Re: AND THEN, JUST TRANSPLANT THE BRAIN... was Re: Headless frogs

den Otter (
Tue, 21 Oct 1997 10:02:23 +0100

> John S. Novak, III, The Humblest Man on the Net
> While the possibility of brain transplants, raised elsewhere, is quite
> attractive, we _do_ need to wait for the technology to actually
> perform a brain transplant.
Apart from that, transplanting your brain is only useful if you're not too
old, and have a healthy brain. The elderly, people with brain tumors,
Altzheimer's and the like wouldn't be helped much by brain transplants.
If such transplants became standard, the no 1 killers would be strokes
and cancers/degenerative diseases in the brain (instead of heart attacks
lung cancer and the like).

Then again, the technology needed to perform a brain transplant
could probably also cure at least *some* of the (brain)diseases mentioned
above. Any doctor in the house to verify this?

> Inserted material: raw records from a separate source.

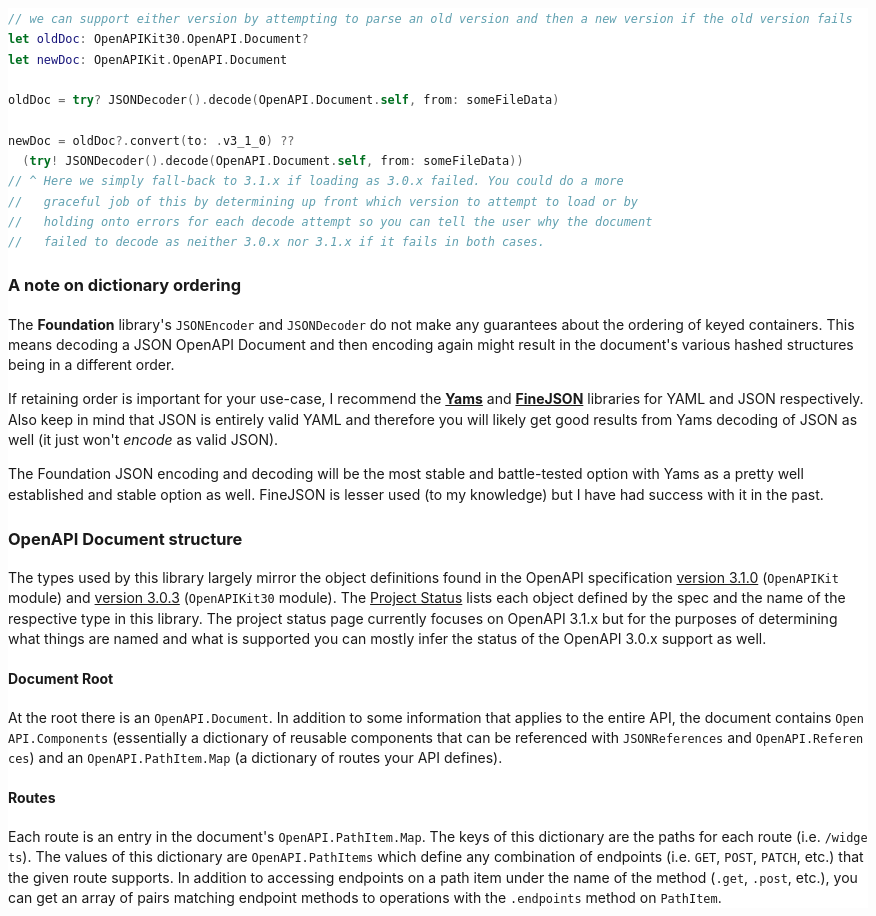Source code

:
 ```swift
// we can support either version by attempting to parse an old version and then a new version if the old version fails
let oldDoc: OpenAPIKit30.OpenAPI.Document?
let newDoc: OpenAPIKit.OpenAPI.Document

oldDoc = try? JSONDecoder().decode(OpenAPI.Document.self, from: someFileData)

newDoc = oldDoc?.convert(to: .v3_1_0) ??
  (try! JSONDecoder().decode(OpenAPI.Document.self, from: someFileData))
// ^ Here we simply fall-back to 3.1.x if loading as 3.0.x failed. You could do a more
//   graceful job of this by determining up front which version to attempt to load or by 
//   holding onto errors for each decode attempt so you can tell the user why the document 
//   failed to decode as neither 3.0.x nor 3.1.x if it fails in both cases.
```

### A note on dictionary ordering
The **Foundation** library's `JSONEncoder` and `JSONDecoder` do not make any guarantees about the ordering of keyed containers. This means decoding a JSON OpenAPI Document and then encoding again might result in the document's various hashed structures being in a different order.

If retaining order is important for your use-case, I recommend the [**Yams**](https://github.com/jpsim/Yams) and [**FineJSON**](https://github.com/omochi/FineJSON) libraries for YAML and JSON respectively. Also keep in mind that JSON is entirely valid YAML and therefore you will likely get good results from Yams decoding of JSON as well (it just won't _encode_ as valid JSON). 

The Foundation JSON encoding and decoding will be the most stable and battle-tested option with Yams as a pretty well established and stable option as well. FineJSON is lesser used (to my knowledge) but I have had success with it in the past.

### OpenAPI Document structure
The types used by this library largely mirror the object definitions found in the OpenAPI specification [version 3.1.0](https://github.com/OAI/OpenAPI-Specification/blob/master/versions/3.1.0.md) (`OpenAPIKit` module) and [version 3.0.3](https://github.com/OAI/OpenAPI-Specification/blob/master/versions/3.0.3.md) (`OpenAPIKit30` module). The [Project Status](#project-status) lists each object defined by the spec and the name of the respective type in this library. The project status page currently focuses on OpenAPI 3.1.x but for the purposes of determining what things are named and what is supported you can mostly infer the status of the OpenAPI 3.0.x support as well.

#### Document Root
At the root there is an `OpenAPI.Document`. In addition to some information that applies to the entire API, the document contains `OpenAPI.Components` (essentially a dictionary of reusable components that can be referenced with `JSONReferences` and `OpenAPI.References`) and an `OpenAPI.PathItem.Map` (a dictionary of routes your API defines).

#### Routes
Each route is an entry in the document's `OpenAPI.PathItem.Map`. The keys of this dictionary are the paths for each route (i.e. `/widgets`). The values of this dictionary are `OpenAPI.PathItems` which define any combination of endpoints (i.e. `GET`, `POST`, `PATCH`, etc.) that the given route supports. In addition to accessing endpoints on a path item under the name of the method (`.get`, `.post`, etc.), you can get an array of pairs matching endpoint methods to operations with the `.endpoints` method on `PathItem`.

> Another downside is the need to wait 18
> to 20 odd years for any clone bodies grown _right now_ to reach any
> reasonable form of physical maturity.
I've once heard on some Discovery Channel program that you could
grow (human) tissues at an astronomical rate under the right conditions.
A small patch of cells could fill the floor of a football stadium in a
of weeks or so, if cultivated under the right conditions. At least _some_
organs could be grown in vitro on a skeleton of some kind of stuff that
dissolves with time, maybe even whole bodies. This would only take
a month or so(?).

> I don't know about the rest of
> you, but even if it were possible to cram an adult human brain into a
> three year old body, it doesn't sound like a lot of fun.
Hey, you could have a body the size of a football field, if so desired.
How's that for fun ;)

> Talk about an industry, though-- the care and feeding of decerebrated
> clones. How much per day do you figure it would cost to care for a
> decerebrated clone? To make sure it is properly fed by whatever >means?
> Can't have a clone come out of the tank malnourished.
The in vitro fluid is also the cells' optimal food, this is not a problem.
In later stages this fluid (or something better?) could be circulated
through the body via an artificial umbilical cord (attached to the belly,
not the neck like in _Space, above and beyond_)

> To make sure it
> is exercised by some means?
> Don't want an emaciated, atrophied clone
> stumbling out of the tank.
You could pump up the clones' body with stereoids of some kind, and/
or exercise muscle groups with electric currents. That should do it.